Люди тесно окружили нас и ждут конца. Они затаили дыхание. Я чувствую, что Артемий для них сейчас — кто–то чужой, далекий, но вместе с тем каждый из людей испытывает долю его томления и находит в нем частицу своего.
В его муке — страдания их всех, их приговор.
Сейчас нельзя трогать Артемия. Укрощенного зверя надо ласкать тогда, когда злоба его достигла предела и уже капля может вызвать в нем бешенство. Но и уступить ему нельзя — в другой раз бешенство придет значительно раньше.
Я знаю желание моих людей, но никто из них не знает, по каким причинам можно простить Артемия. Каждый из них хочет простить Артемию, но простить так, без какой–то неопровержимой причины, никто из них не согласится.
Я говорю:
— Артемий нужен отряду.
Люди дышат еще тише, но легче и ровнее. Потом общим хором гудят:
— Необходим… Артемий необходим… Не обойтись…

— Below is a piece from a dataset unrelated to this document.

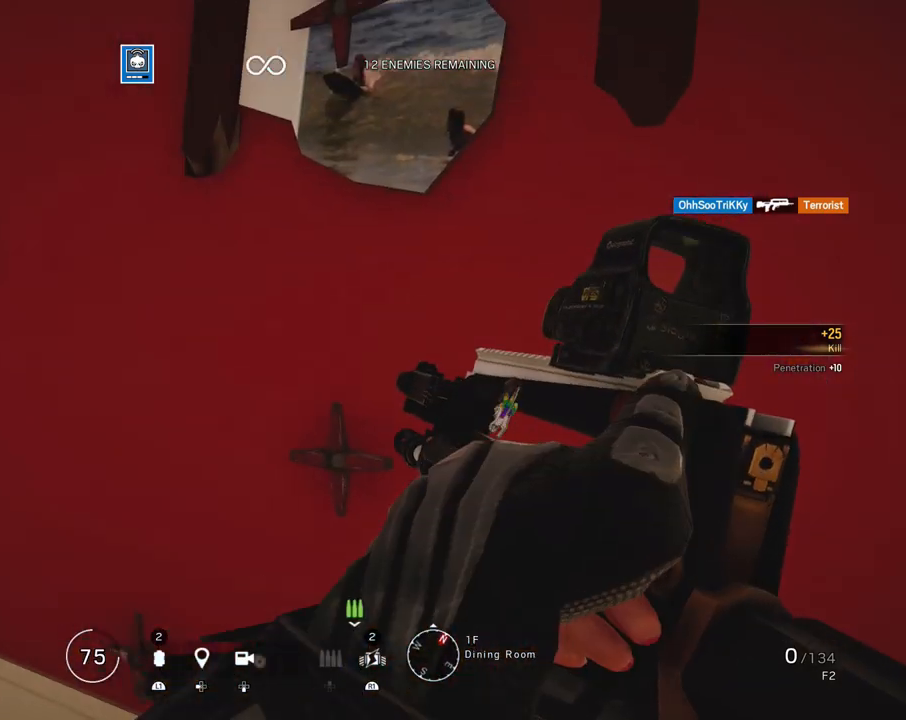
{"buttons": ["L1"], "left_stick": "left", "right_stick": "right", "events": [[50, "L1", "down"], [83, "L3", "down"], [117, "right_stick", "right"], [217, "L3", "up"], [267, "right_stick", "center"], [333, "right_stick", "right"]]}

Ананий Адская Машина поправляет свою тирольскую шляпу. Он долго не может найти ей какого–то нужного и даже обязательного положения на голове: то он ее сдвигает набок, то натягивает на глаза и, наконец, забрасывает набекрень.
— Только вот не минучая в нем, а так — поразит, — заключает он и опять сдергивает короткое поле шляпы на глаза.
Андрей Фиалка тоже не охотится «поговорить». Этому не жаль Артемия.
Я ухожу от Артемия. Люди разбредаются. Через несколько дней они все будут ненавидеть Артемия за то, что он живой…
Исчезновение китайца несколько смутило меня. Но я оправился.
Самый сильный враг — внутренний, и теперь в стране большевиков неисчислимо много тех, кто готовит им удар в спину. И каждого из них, готовящих удар в спину, чутко и неуклонно опекает заграница: за нас даже вожди демократические телеграфно умоляют Калинина «прекратить казни».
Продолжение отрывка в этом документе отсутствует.